- Cover of vol. 1, first released on September 15, 2023

推しが上司になりまして (Oshi ga Jōshi ni Narimashite)
- Genre: Romantic comedy
- Written by: Yuki Azuma
- Illustrated by: Ito Morinaga
- Published by: DPN Books (digital); HarperCollins Japan (print);
- English publisher: MangaPlaza
- Imprint: Petir Comics
- Original run: November 25, 2021 – present
- Volumes: 3
- Directed by: Ryūichi Honda [ja]; Kōji Ono [ja] (season 1); Yūya Matsushita (season 1); Shinji Kuma (season 2); Eriko Satō (season 2);
- Produced by: Tatsuya Yamaga (chief); Shōko Kawamura; Aya Oda; Yasutoshi Kigawa (season 1);
- Written by: Naomi Hiruta [ja] (season 1); Yūko Imanishi [ja] (season 1); Miho Aotsuka (season 1); Yuki Azuma; Rie Izawa (season 1); Junpei Yamaoka [ja] (season 1); Aya Watatane (season 2); Kumiko Asō [ja] (season 2); Shōko Kawamura (season 2);
- Music by: Scat Gotō [ja] (season 1); Shūichirō Fukuhiro [ja] (season 2);
- Studio: Axyz [ja]
- Licensed by: Doki (season 1)
- Original network: U-Next; TV Tokyo; TV Osaka; TV Aichi; TV Setouchi; TV Hokkaido; TVQ Kyushu Broadcasting;
- Original run: October 5, 2023 – December 25, 2025
- Episodes: 24
- Anime and manga portal

= My Oshi Is Now My Boss =

Japanese manga and television series

My Oshi Is Now My Boss (推しが上司になりまして, Oshi ga Jōshi ni Narimashite) is a Japanese manga series written by Yuki Azuma and illustrated by Ito Morinaga. My Oshi Is Now My Boss is serialized on digital book platforms by DPN Books under the label Kafune since November 25, 2021.

A live-action television drama adaptation was broadcast from October 5, 2023, to December 21, 2023. A second season featuring an original screenplay, titled My Oshi Is Now My Boss: Full Throttle, was broadcast from October 9, 2025, to December 25, 2025.

**What this exercise asks:**
a - In the page on My Oshi Is Now My Boss, who illustrated the manga series?
b - Continue the page on My Oshi Is Now My Boss from where it ends.

**Extracted records:**
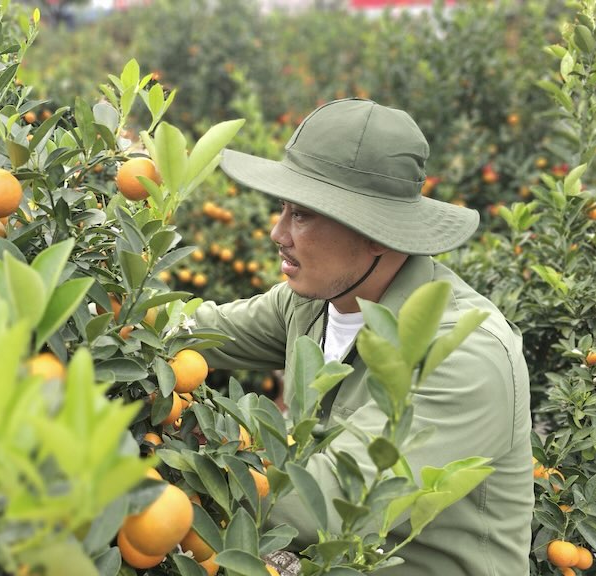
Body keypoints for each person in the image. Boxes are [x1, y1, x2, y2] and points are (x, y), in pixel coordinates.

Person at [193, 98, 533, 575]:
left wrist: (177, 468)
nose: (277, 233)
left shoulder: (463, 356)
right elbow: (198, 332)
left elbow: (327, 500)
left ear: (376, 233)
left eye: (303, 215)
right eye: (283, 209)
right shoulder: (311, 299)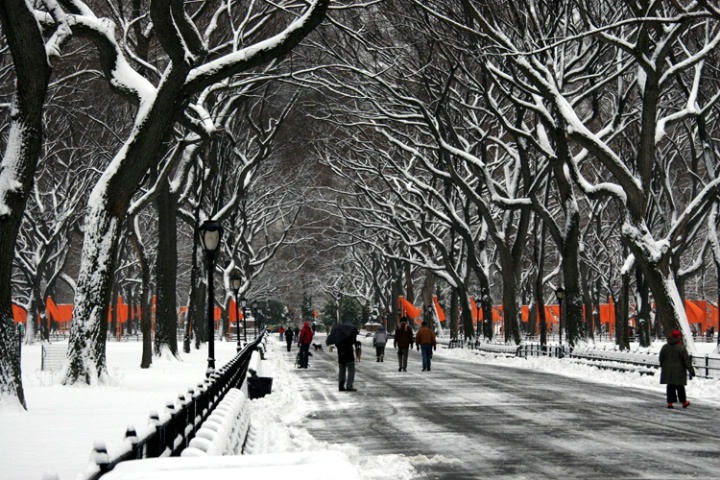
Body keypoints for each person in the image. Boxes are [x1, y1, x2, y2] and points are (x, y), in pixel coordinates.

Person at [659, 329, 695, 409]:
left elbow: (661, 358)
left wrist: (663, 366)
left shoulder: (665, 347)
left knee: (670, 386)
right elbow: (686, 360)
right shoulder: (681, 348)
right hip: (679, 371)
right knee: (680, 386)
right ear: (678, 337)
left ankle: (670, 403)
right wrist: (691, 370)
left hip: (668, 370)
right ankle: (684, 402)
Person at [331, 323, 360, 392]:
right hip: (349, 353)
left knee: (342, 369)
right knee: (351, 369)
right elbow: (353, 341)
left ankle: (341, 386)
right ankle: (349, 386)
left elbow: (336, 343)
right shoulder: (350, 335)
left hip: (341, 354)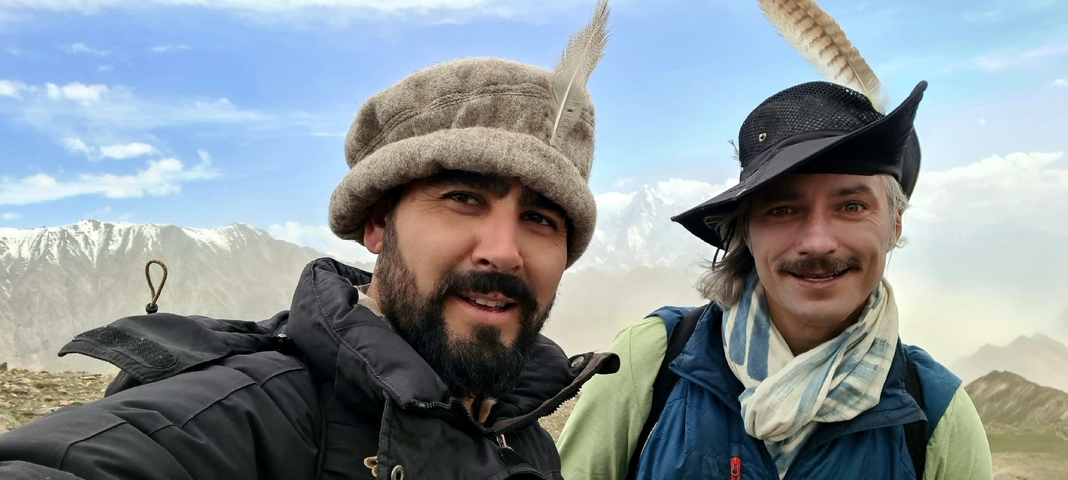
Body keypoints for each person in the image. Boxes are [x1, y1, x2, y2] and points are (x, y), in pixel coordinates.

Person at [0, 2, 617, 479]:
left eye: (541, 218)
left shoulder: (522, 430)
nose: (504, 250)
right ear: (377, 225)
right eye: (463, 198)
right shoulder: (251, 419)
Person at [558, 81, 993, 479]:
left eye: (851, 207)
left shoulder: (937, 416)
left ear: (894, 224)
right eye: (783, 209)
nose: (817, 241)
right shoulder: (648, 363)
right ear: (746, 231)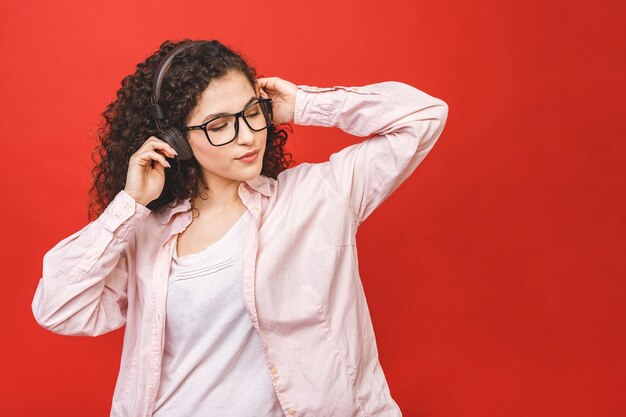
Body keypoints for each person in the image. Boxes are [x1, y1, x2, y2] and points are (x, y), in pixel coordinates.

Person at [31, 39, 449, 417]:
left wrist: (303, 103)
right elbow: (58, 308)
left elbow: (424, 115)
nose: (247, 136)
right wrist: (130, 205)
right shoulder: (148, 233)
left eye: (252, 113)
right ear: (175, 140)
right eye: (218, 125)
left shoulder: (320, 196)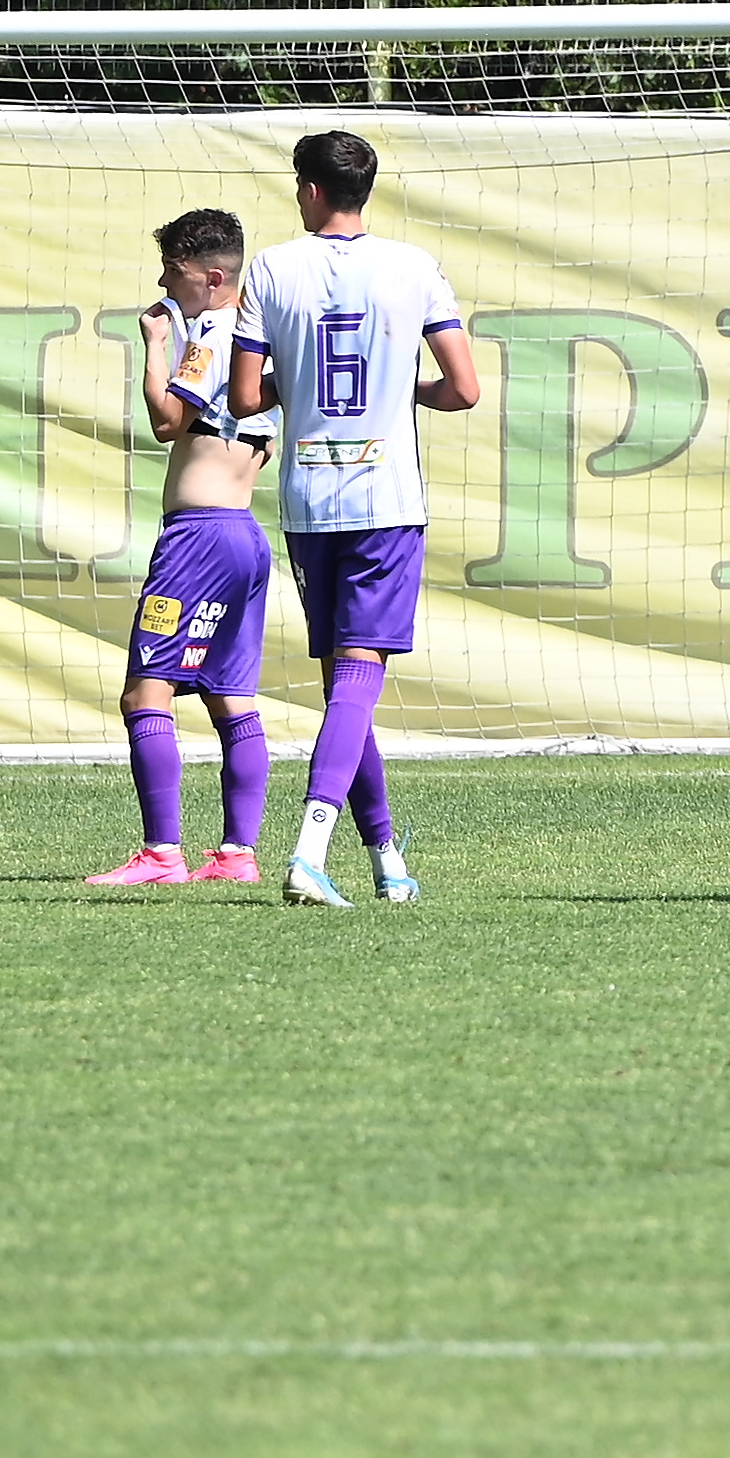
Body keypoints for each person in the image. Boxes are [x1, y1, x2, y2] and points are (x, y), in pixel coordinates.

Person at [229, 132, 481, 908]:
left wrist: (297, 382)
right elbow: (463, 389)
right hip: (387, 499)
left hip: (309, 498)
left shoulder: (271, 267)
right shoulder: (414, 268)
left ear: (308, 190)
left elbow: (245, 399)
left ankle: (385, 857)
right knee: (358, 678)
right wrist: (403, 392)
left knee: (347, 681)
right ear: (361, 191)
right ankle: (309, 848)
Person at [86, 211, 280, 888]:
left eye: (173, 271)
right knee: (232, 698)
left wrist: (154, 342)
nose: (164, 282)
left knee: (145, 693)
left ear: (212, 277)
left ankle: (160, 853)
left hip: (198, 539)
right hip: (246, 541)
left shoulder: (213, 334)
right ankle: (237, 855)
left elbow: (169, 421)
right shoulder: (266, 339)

==

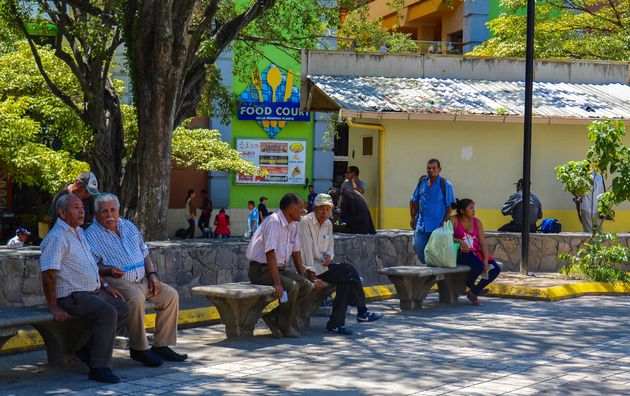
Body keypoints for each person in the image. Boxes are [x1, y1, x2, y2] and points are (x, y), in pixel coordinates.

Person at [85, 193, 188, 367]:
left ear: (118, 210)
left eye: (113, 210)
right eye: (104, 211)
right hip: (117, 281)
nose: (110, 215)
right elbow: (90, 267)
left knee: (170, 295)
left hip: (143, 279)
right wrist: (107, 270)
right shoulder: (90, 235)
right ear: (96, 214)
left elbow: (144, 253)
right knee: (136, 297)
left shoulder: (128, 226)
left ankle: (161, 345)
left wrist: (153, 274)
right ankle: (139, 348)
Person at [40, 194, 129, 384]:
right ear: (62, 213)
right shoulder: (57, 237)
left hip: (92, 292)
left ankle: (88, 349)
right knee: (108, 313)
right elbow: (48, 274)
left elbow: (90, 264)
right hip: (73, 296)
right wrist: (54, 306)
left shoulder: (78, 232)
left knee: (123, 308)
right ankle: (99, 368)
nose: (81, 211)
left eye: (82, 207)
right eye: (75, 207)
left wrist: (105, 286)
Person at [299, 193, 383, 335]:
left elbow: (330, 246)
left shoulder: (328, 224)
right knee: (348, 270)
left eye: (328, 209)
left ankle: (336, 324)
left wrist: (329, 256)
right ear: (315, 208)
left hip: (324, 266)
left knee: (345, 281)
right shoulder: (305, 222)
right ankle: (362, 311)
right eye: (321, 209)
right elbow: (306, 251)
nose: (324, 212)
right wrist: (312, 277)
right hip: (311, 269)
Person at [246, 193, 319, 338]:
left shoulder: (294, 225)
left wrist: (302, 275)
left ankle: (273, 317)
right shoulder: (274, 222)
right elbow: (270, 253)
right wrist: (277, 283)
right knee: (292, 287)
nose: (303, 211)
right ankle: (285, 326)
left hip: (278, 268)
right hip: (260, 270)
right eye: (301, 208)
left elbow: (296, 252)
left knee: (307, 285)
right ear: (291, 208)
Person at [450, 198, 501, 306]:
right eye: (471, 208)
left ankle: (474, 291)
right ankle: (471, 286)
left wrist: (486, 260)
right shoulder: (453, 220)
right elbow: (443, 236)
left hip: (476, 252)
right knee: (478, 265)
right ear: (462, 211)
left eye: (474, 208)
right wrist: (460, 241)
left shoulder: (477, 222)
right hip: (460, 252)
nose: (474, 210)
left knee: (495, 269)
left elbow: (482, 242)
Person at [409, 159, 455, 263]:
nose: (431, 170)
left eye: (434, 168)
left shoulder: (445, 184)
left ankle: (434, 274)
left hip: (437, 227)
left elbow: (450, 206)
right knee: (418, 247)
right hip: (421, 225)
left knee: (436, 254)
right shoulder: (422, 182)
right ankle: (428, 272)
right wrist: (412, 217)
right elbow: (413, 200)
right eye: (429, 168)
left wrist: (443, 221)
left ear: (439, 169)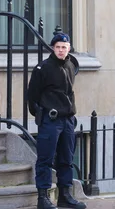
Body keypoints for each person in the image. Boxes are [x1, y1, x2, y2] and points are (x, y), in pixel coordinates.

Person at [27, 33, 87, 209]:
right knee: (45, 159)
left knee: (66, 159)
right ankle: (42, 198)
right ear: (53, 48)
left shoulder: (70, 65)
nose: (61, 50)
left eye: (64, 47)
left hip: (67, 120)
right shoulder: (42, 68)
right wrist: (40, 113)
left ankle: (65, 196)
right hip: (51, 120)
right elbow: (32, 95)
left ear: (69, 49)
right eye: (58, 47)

==

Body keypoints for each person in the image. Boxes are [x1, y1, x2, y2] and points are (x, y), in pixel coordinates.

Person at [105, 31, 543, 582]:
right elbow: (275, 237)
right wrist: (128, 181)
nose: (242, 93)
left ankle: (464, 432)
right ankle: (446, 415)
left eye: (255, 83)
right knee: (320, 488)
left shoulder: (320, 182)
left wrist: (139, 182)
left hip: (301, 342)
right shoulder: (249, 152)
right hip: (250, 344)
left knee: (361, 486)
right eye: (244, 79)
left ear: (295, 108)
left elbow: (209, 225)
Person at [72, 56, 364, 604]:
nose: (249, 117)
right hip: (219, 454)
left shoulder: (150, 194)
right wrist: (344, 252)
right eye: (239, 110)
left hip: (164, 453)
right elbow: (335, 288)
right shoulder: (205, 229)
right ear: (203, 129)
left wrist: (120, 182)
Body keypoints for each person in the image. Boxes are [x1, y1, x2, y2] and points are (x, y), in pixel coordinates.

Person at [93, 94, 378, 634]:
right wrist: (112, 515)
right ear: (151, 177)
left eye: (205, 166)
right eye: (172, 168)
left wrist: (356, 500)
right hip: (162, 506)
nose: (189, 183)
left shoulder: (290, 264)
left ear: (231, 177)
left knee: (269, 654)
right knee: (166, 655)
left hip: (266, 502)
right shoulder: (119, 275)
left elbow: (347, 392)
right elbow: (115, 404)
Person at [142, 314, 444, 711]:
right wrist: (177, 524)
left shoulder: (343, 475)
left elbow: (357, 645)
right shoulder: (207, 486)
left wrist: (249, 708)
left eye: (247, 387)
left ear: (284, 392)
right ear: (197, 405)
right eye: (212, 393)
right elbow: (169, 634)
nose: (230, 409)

**Answers provided:**
a - Ito Morinaga

b -
==Plot==

Hitomi Nakajo is a fan of 2.5D musical theater actor Toma Kiryu, but he suddenly retires, leaving her in shock. Soon after, Toma reappears in Hitomi's life as Shuichi Takagi, the heir of the CEO and her newly hired boss. Shuichi's charming and friendly demeanor make him popular among the female employees, but Hitomi can only act cold and aloof towards him out of shock from having the opportunity to work with her idol and pretending she knows nothing about his previous career. Shuichi soon becomes drawn to Hitomi, as she is the only person who does not treat him specially for being the company heir.

==Characters==
- Hitomi Nakajo (中条 瞳, Nakajō Hitomi)

Hitomi is an office employee in her late 20s. She is a big fan of Toma Kiryu, but she keeps it a secret.
- Shuichi Takagi (高城 修一, Takagi Shūichi)

Shuichi is Hitomi's newly hired boss. He previously performed as a theater actor under the stage name Toma Kiryu (桐生 斗真, Kiryū Tōma) and began working at his father's company after retiring. He becomes curious about Hitomi after noticing she provides competent support to him but avoids him directly.

==Media==
===Manga===

My Oshi Is Now My Boss is written by Yuki Azuma and illustrated by Ito Morinaga. It is serialized digitally by DPN Books under the Kafune label on digital book distribution platforms since November 25, 2021. The chapters were later released in three bound volumes by HarperCollins Japan under the Petir Comics imprint. DPN Books also released the series in English digitally through MangaPlaza since June 20, 2024.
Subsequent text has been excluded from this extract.